Charlie Crist Reminding Voters of Fraud at Rick Scott's Company
Republican-turned-Democrat former Gov. Charlie Crist isn't letting voters forget that Republican Gov. Rick Scott ran a hospital chain that paid $1.7 billion in fines for Medicaid and Medicare fraud.
Even though Scott survived similar attacks in his primary and general election victories in 2010, Crist is consistently pointing out the Columbia/HCA fraud case and that Scott in a separate civil lawsuit cited his Fifth Amendment right against self-incrimination 75 times while refusing to answer questions related to the hospital chain. And his campaign and the Florida Democratic Party have run ads, created a website and issued dozens of news releases also hitting the same point.
And on Monday, the campaign introduced reporters to one of the whistleblowers in the Columbia/HCA case, John Schilling, who worked with the FBI to uncover overbilling practices at the hospital chain. Schilling said he's convinced that Scott ran a criminal enterprise.

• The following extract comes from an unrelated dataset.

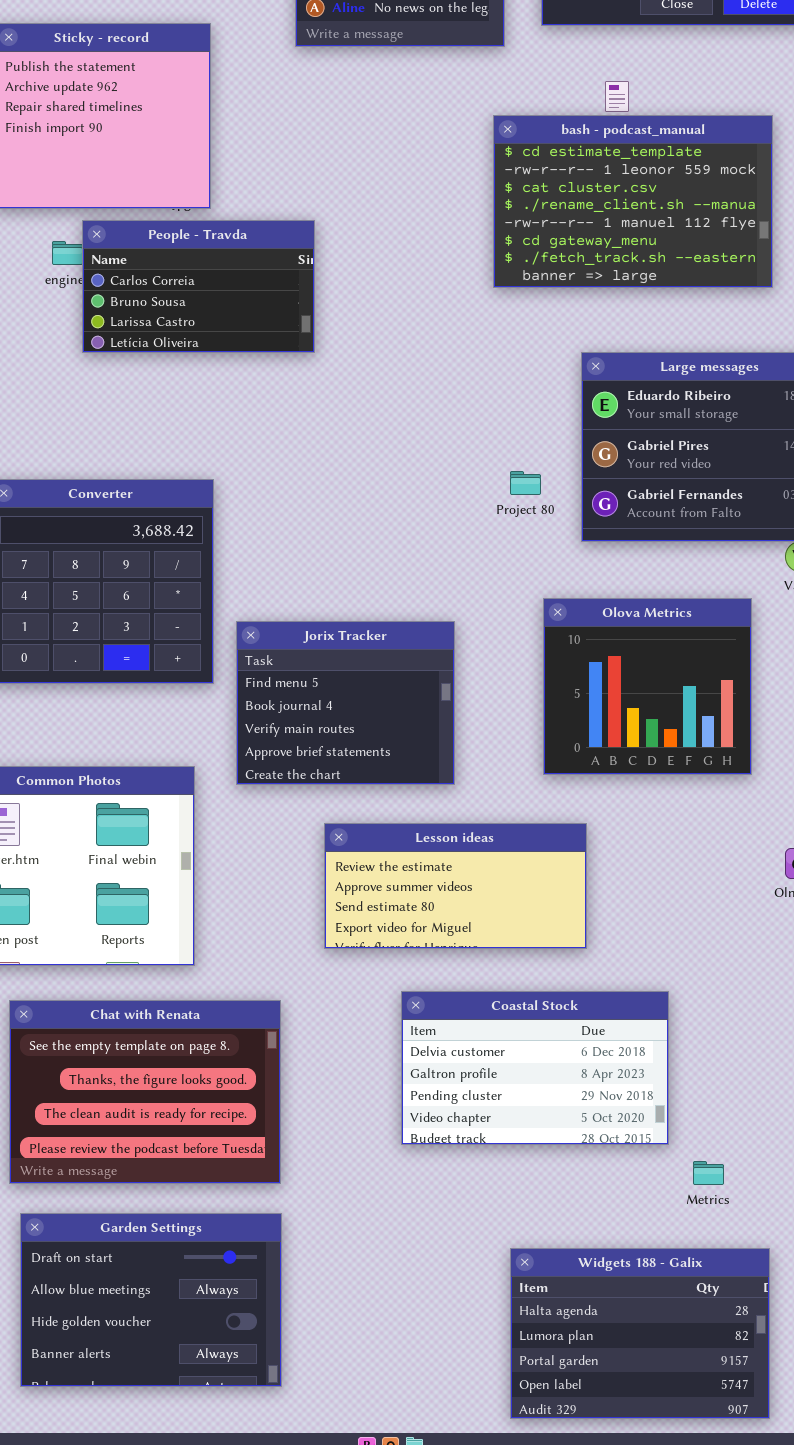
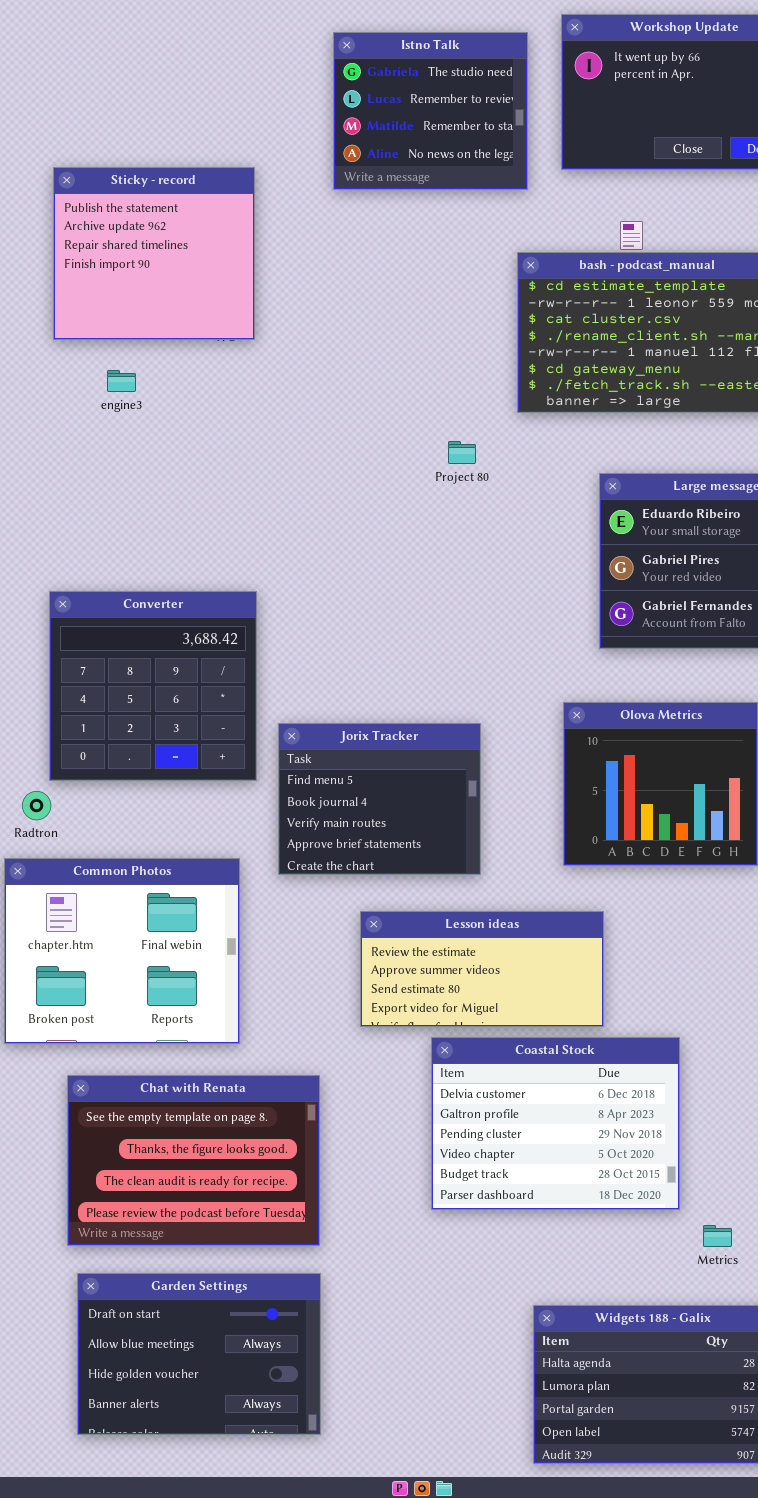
People - Travda: [82,220,315,353] -> none, closed
Project 80: [510,471,541,495] -> [448,441,476,464], moved
Coastal Stock: [401,991,669,1145] -> [431,1037,680,1210], resized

But will the strategy work?
"The question is, does it really matter? Yes, he's a flawed character, he has questionable ethics, but is that the major turning point?" said Dan Smith, a University of Florida political science professor. "I think we found that out in 2010. The answer is no."
When it was pointed out to Crist recently that voters knew about the fraud and Scott still won, Crist responded, "Barely."
"We know his past, we know he pled the Fifth 75 times under oath. You know how many times I've pled the fifth? Zero," Crist said. "I'm going to keep telling the truth about him and who he is and how that has now transformed into his office of governor."
Scott stepped down as Columbia/HCA's CEO in 1997 during the federal investigation. At the time, news reports said Scott was a target in the investigation, but when the company reached a settlement and agreed to pay the fines, the federal government agreed to drop any pending criminal or civil investigations.
Schilling said he believes Scott knew about the widespread fraud at Columbia/HCA. Scott four years ago said he was unaware of the fraud, though took responsibility for it as CEO.
"He was running a multibillion-dollar company: ignorance is no excuse," Schilling said. "You have to know what's going on in your organization. Do we want someone to governor our state that doesn't know what's going on in our government."
The Scott campaign wouldn't directly answer questions about Columbia/HCA or Schilling's comments, instead pointing at Crist's association with former Republican Party of Florida Chairman Jim Greer, who pleaded guilty to stealing money from the party, and political donor Scott Rothstein, who is in prison after being convicted of running a Ponzi scheme.
"All Charlie has is 20-year-old mudslinging because he is desperate to distract from LOSING 832,000 jobs and his knowledge of the crimes of Jim Greer and Scott Rothstein - Charlie's top campaign fundraisers who were both jailed for fraud and corruption," Scott campaign spokesman Greg Blair wrote in an email.
Alex Sink, who was the Democrats' 2010 nominee, said that attacking Scott over the fraud did help - it just wasn't enough in a year when Republicans trounced Democrats.
"When you consider that in the tea party wave of four years ago every other Democrat was losing by 10 points," said Sink, who lost by 1 percentage point. "It was because of all the people who recognized Rick Scott had this very questionable background. It was definitely a factor."
But she also questioned whether it is old news.
"Now that he's been in office this year - pick one - there are dozens of things to go after him on: education, the environment, flaunting the public record laws of the state, his management and the turnover he's had," Sink said. "There're so many things you can criticize him on."